Three sigma rule

On May 28, 2011, at 2:12 PM, Salil Sharma wrote:

Dear Sir,



I have data, coming from tests, consisting of 300 values. Is there  
a way in
R with which I can confirm this data to 68-95-99.8 rule or three- 
sigma rule?

Can you describe this rule? I get the idea that it might be "private  
language" adopted by the SigxSigma sect.

Given the mention of the SixSigma package I can perhaps be forgiven  
for jumping to the conclusion that it might be "private language" and  
I still cannot be sure that a corruption of standard statistical  
theory has not been adopted by the SSers.

Looking at Wikipedia I get a different "answer" to the question what  
is the "three sigma rule" than I do by looking at "The American  
Statistician". My hierarchy for probity assigns a higher level of  
confidence to TAS.

	The Three Sigma Rule
Author(s): Friedrich Pukelsheim
Source: The American Statistician, Vol. 48, No. 2 (May, 1994), pp. 88-91
Published by: American Statistical Association
Stable URL: http://www.jstor.org/stable/2684253 .

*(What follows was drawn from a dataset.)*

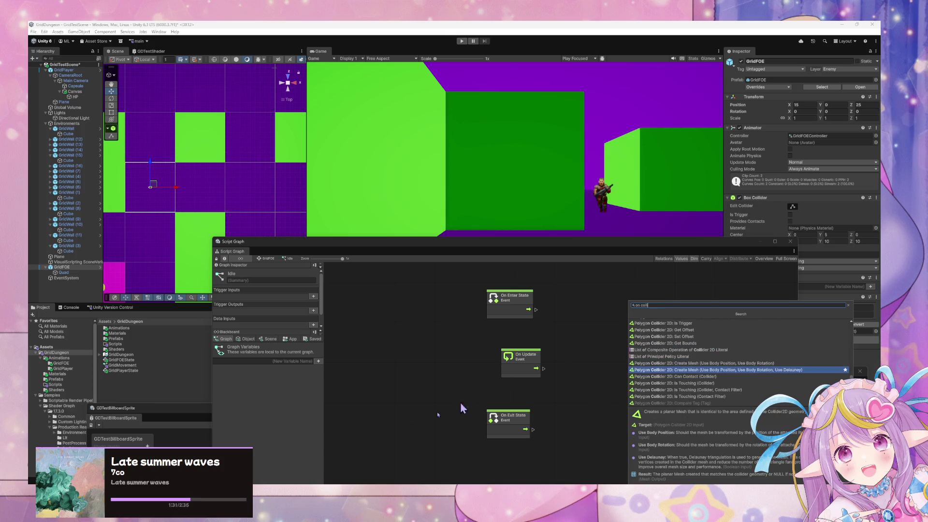
click(411, 482)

For a distribution whose density is unimodal (and notice _not_  
assuming symmetry):

Pr( abs( X-mean(X) ) > 3*sd(X) ) < 4/18 < 0.05

It seemed trivial to test this with a normal distribution, so I  
illustrate it with a skewed distribution:

 > X <- rexp(300)
 > sum( abs( X-mean(X) ) > 3*sd(X) )/300
[1] 0.02

I need to look around percentile ranks and prediction intervals for  
this
data. I, however, used SixSigma package and used ss.ci() function,  
which
produced 95% confidence intervals. I still am not certain about  
percentile
ranks conforming to 68-95-99.7 rule for this data.

Would those percentiles be:

 > 50 -c(68, 95, 99.7)/2
[1] 16.00  2.50  0.15
 > 50 + c(68, 95, 99.7)/2
[1] 84.00 97.50 99.85

The quantile function is pretty much "standard operating procedure".

fivenum will return the values that would appear in a box-and- 
whiskers plot.


-- 
David Winsemius, MD
West Hartford, CT

David Winsemius, MD
West Hartford, CT